Could you print the stretch of lines below from the one with "118898-3001" through the one with "Jeszcze sie wpisze", exactly as they stand and without any pictures?

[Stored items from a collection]
⟨

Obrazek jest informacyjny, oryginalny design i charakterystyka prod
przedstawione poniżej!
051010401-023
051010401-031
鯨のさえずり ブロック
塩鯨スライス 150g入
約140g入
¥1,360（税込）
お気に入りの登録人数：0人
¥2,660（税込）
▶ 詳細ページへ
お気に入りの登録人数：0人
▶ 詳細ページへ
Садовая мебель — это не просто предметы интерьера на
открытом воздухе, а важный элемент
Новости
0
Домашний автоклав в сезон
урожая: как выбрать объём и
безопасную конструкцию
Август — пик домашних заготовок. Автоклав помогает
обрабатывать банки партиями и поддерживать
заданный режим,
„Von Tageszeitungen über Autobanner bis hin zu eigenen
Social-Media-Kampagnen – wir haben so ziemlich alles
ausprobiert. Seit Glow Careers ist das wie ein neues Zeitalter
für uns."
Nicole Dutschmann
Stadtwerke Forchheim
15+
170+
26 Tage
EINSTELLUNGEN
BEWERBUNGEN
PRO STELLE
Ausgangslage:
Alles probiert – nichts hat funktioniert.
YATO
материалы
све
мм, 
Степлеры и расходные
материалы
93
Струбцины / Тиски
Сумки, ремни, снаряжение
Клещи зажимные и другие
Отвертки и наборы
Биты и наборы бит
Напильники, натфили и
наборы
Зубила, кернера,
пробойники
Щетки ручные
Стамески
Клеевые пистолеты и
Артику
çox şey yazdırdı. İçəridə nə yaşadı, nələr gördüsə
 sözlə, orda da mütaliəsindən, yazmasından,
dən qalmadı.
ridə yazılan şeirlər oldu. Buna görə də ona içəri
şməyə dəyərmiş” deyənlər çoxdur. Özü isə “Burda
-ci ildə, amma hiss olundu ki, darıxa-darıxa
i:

⟩
⟨

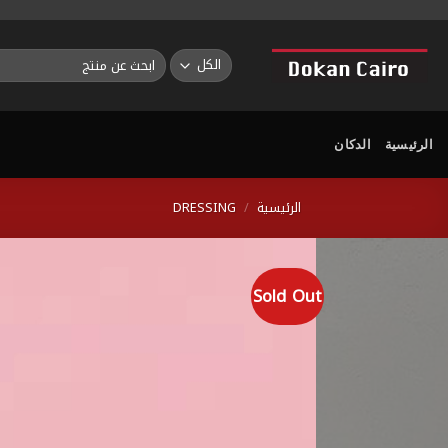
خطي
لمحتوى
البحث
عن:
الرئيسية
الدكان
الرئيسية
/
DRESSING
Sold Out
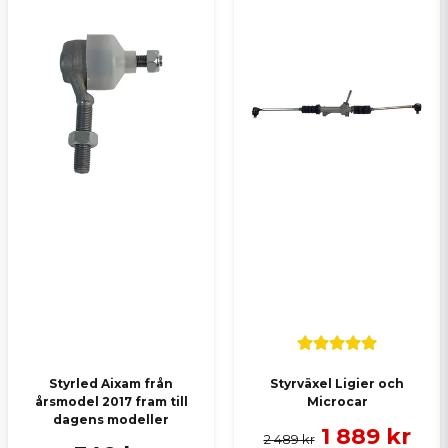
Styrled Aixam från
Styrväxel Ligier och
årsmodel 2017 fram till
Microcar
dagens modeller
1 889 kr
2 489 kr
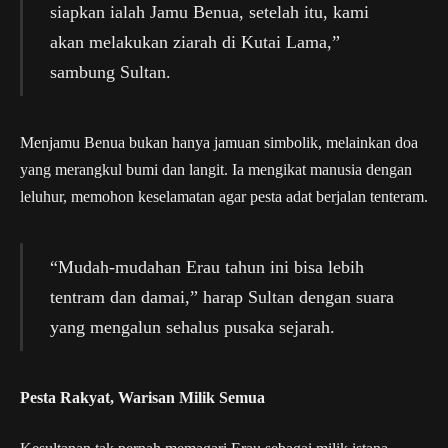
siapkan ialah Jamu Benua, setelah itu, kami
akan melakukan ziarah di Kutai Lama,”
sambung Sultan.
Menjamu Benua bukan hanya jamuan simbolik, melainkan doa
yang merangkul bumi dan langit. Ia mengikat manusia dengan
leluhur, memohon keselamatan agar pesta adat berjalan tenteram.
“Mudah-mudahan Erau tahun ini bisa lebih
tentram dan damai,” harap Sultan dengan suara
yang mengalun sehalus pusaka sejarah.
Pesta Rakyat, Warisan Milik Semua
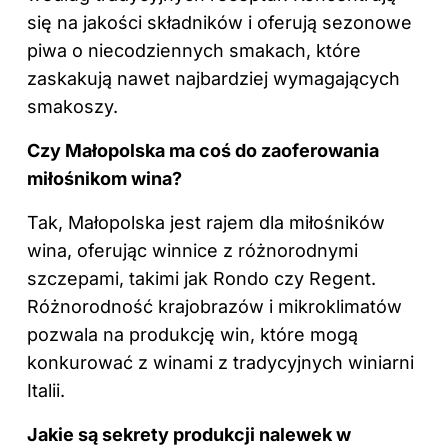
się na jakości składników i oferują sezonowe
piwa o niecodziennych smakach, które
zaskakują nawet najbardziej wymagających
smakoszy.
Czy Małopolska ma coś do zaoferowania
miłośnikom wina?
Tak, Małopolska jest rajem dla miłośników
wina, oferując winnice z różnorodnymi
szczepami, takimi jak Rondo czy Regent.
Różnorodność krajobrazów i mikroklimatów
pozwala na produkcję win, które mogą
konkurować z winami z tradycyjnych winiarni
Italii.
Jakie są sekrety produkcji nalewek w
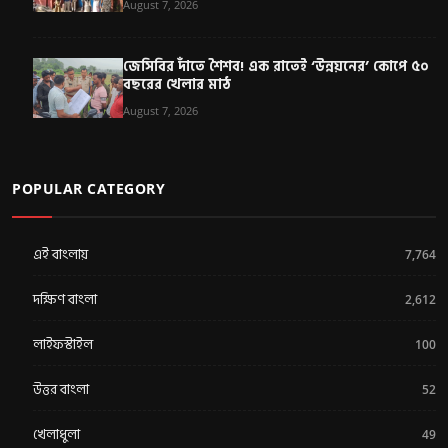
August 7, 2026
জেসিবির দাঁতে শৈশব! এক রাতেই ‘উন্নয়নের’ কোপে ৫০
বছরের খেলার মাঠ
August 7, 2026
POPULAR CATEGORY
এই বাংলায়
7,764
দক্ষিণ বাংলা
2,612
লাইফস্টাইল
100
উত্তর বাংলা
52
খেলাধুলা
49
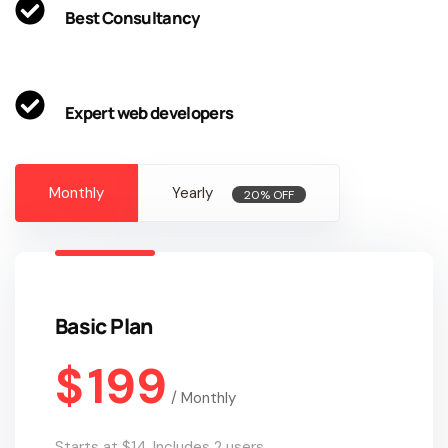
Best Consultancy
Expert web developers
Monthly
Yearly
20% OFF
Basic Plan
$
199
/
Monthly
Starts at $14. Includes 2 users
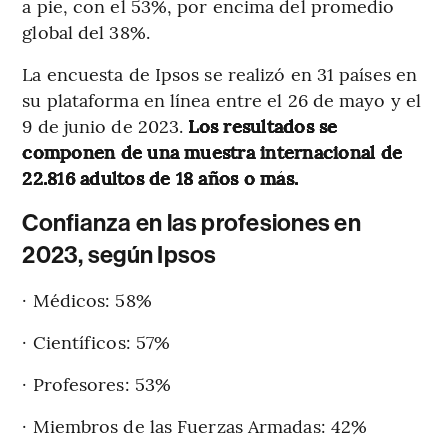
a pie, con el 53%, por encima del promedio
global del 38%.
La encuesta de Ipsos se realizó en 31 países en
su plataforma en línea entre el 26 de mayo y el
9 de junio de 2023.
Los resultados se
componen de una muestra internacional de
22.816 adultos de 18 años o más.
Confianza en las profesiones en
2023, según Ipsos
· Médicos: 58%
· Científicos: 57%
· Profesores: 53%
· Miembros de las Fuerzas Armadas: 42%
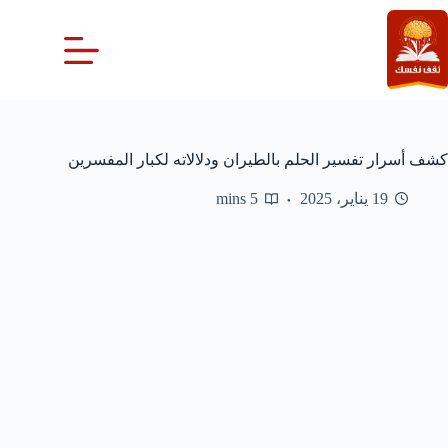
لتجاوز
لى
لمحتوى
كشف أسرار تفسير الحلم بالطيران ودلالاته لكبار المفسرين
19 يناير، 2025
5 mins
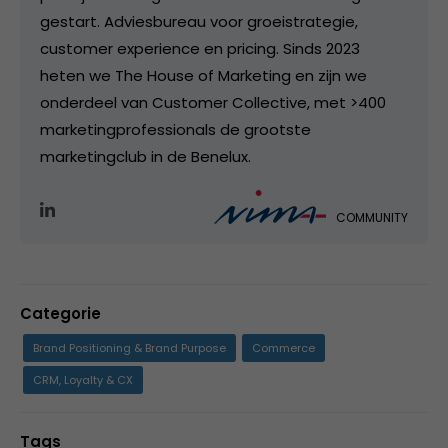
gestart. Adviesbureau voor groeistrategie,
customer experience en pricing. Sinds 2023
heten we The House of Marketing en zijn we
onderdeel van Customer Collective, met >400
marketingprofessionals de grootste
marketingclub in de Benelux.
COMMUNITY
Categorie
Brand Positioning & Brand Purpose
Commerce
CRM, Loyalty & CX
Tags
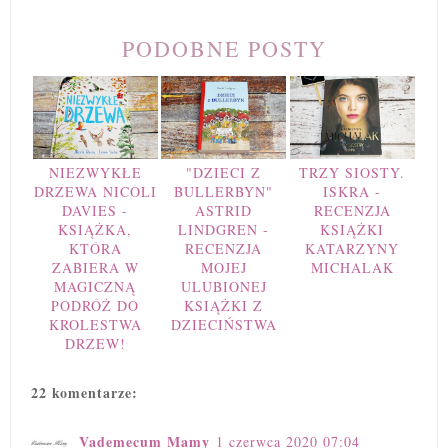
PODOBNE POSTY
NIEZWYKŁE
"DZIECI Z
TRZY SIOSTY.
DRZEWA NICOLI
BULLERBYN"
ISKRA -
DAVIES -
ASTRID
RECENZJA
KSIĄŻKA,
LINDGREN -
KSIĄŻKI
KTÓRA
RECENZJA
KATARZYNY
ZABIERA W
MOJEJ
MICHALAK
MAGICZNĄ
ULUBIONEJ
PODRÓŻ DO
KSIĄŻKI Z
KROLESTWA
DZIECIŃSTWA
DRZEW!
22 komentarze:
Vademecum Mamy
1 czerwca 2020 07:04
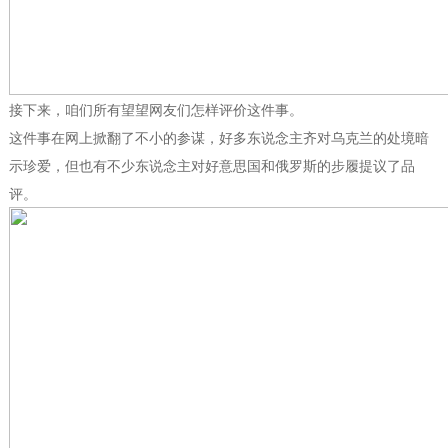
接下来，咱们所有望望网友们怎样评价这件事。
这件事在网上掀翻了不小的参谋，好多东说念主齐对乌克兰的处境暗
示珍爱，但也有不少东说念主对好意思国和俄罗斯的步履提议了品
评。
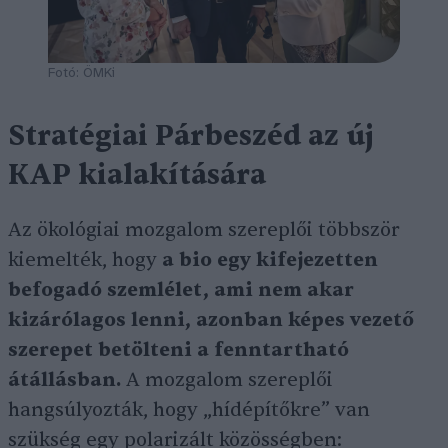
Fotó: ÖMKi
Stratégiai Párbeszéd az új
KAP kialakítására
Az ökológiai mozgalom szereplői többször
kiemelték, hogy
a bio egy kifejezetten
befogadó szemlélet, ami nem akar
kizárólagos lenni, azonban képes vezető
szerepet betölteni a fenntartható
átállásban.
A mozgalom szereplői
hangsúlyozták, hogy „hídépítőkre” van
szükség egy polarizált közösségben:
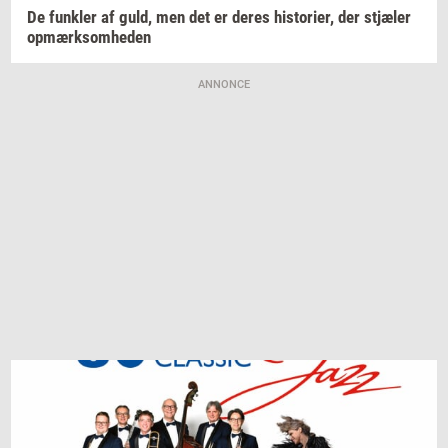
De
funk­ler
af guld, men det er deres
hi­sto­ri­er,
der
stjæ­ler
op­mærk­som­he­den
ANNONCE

⟩
⟨

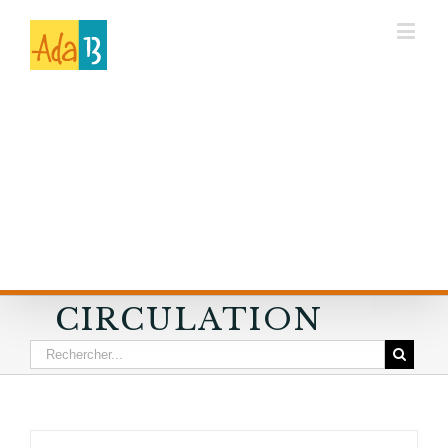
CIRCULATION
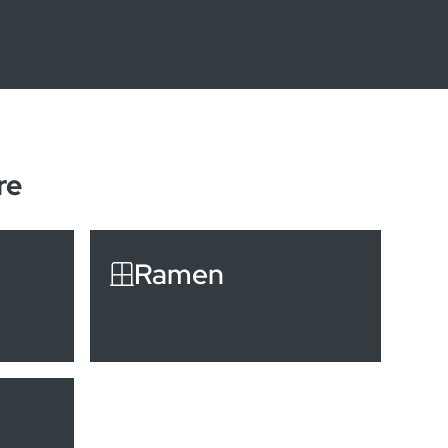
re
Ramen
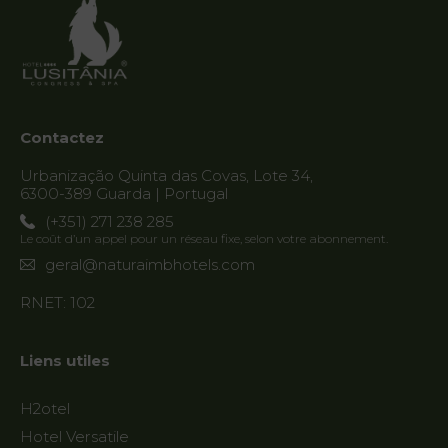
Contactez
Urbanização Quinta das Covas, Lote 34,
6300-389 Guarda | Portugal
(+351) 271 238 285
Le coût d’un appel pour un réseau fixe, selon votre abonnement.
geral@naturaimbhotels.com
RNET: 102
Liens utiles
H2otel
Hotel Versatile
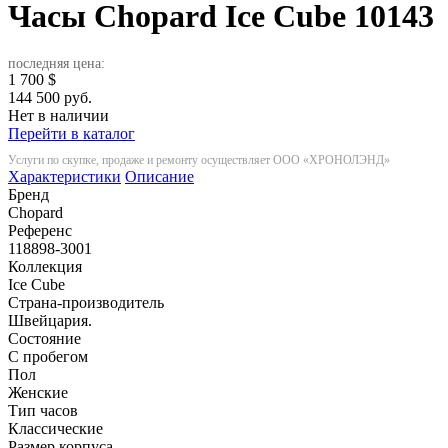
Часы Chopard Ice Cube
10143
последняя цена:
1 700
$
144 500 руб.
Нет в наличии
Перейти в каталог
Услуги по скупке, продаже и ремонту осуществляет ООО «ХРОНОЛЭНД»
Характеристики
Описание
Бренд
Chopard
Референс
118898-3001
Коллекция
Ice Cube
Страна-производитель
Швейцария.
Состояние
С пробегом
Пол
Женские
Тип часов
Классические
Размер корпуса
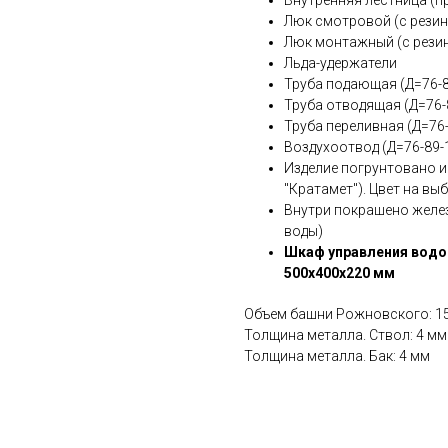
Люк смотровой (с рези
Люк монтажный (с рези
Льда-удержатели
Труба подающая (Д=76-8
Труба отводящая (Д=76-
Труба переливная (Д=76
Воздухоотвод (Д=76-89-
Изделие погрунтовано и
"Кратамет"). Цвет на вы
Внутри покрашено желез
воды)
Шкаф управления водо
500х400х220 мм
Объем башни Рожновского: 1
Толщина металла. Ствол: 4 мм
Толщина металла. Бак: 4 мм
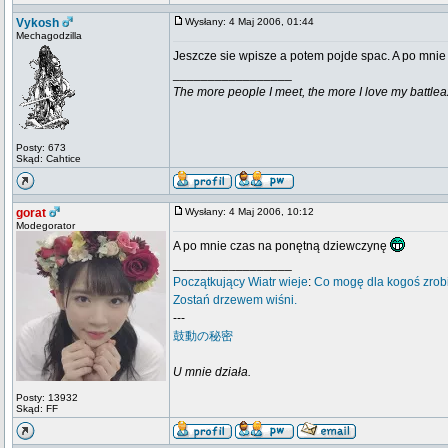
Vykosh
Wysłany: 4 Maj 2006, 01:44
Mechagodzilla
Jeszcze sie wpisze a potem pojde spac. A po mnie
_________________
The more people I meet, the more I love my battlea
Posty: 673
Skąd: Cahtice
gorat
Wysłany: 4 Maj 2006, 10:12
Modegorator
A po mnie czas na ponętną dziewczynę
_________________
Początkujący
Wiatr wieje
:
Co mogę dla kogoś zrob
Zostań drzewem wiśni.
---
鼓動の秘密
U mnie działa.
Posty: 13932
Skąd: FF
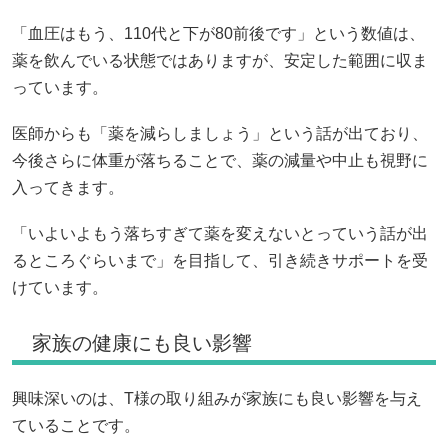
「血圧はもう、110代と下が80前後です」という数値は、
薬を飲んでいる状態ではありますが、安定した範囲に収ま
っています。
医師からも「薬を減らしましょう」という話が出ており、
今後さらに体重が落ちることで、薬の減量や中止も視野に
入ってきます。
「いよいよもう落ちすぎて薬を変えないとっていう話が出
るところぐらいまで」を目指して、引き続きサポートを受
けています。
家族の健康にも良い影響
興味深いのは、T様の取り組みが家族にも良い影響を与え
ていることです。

⟩

> Problem solution:
118898-3001
Коллекция
Ice Cube
Страна-производитель
Швейцария.
Состояние
С пробегом
Пол
Женские
Тип часов
Классические
Размер корпуса
Люк смотровой (с рези
Люк монтажный (с рези
Льда-удержатели
Труба подающая (Д=76-8
Труба отводящая (Д=76-
Труба переливная (Д=76
Воздухоотвод (Д=76-89-
Изделие погрунтовано и
"Кратамет"). Цвет на вы
Внутри покрашено желез
воды)
Шкаф управления водо
500х400х220 мм
Объем башни Рожновского: 1
Толщина металла. Ствол: 4 мм
Толщина металла. Бак: 4 мм
Vykosh
Wysłany: 4 Maj 2006, 01:44
Mechagodzilla
Jeszcze sie wpisze a potem pojde spac. A po mnie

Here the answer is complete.